# Help assigning inputs on Denon AVR2807



## IndyGuy (Dec 8, 2009)

First post for me here and I'm hopeful someone can help. I am hooking a Wii, an iPod and a Sony 200 disc carousel in (all with good patch cords), a Sony DVD (with component A/V cable) a laptop with BluRay capabilities (with HDMI) and an ATT U-verse box (with HDMI). I'm running HDMI from the Denon to a Sony 51" Wega. I've got the manual but I'm having problems understanding how to assign inputs and getting the on screen display to show.

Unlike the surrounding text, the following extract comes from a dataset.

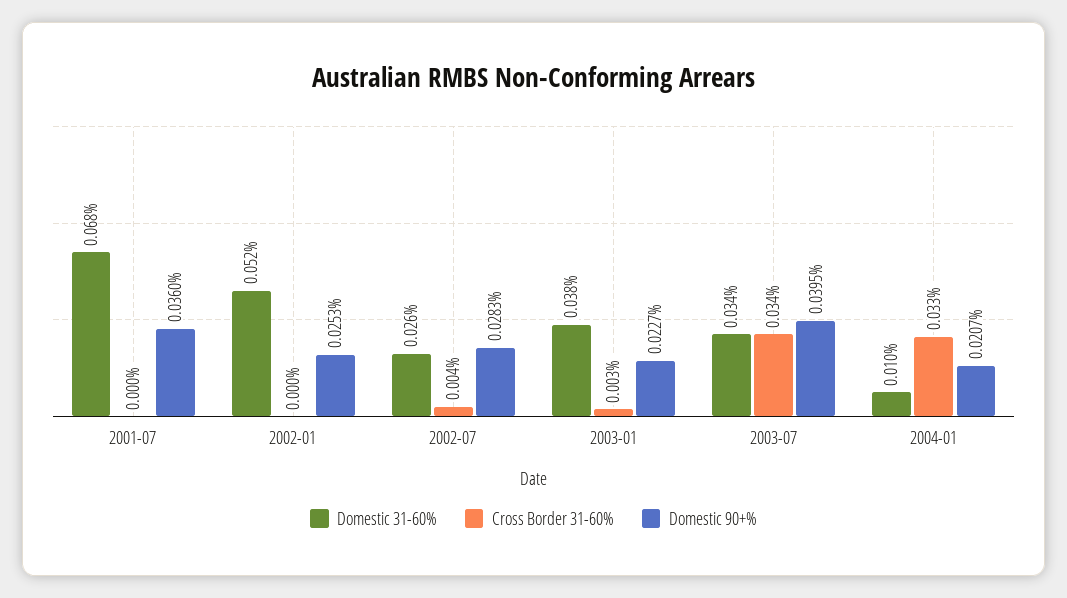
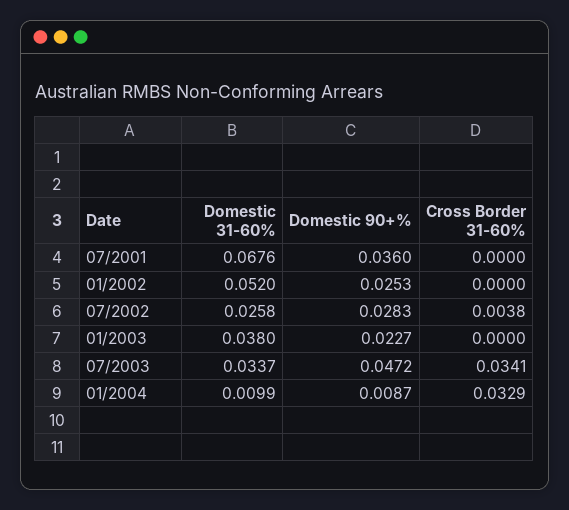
Cross Border 31-60%, 2003-01: 0.003 -> 0
Domestic 90+%, 2003-07: 0.0395 -> 0.0472
Domestic 90+%, 2004-01: 0.0207 -> 0.0087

Can someone help?


----------



## tonyvdb (Sep 5, 2007)

Hi Brandon, Welcome to the Shack!

First thing you need to do is select HDMI out "on" or "yes" There should be a button on the front panel of the Denon or on the Remote to do this.

From that point you should see the menu on your display and you will need to find the menu setting that has system input assign or something like that.


----------



## tonyvdb (Sep 5, 2007)

Have a look at Page 51 in your manual it explains how to set up the HDMI output.


----------



## IndyGuy (Dec 8, 2009)

Thank you! I'll give that a shot. I believe my confusion on the inputs was related to assigning Digital inputs. Since I'm not using any (only patch cords or component cable) these should be set to NONE, correct? In effect, since I've plugged in cables, the only thing left to do would be assign name, etc. The Denon should recognize these inputs and play them, correct?


----------



## tonyvdb (Sep 5, 2007)

IndyGuy said:


> Since I'm not using any (only patch cords or component cable) these should be set to NONE, correct?


Yes, HDMI OUT should be set to "NO"


> In effect, since I've plugged in cables, the only thing left to do would be assign name, etc. The Denon should recognize these inputs and play them, correct?


Not necessarily, I dont own a Denon but my on Onkyo you need to assign the input to each input button.


----------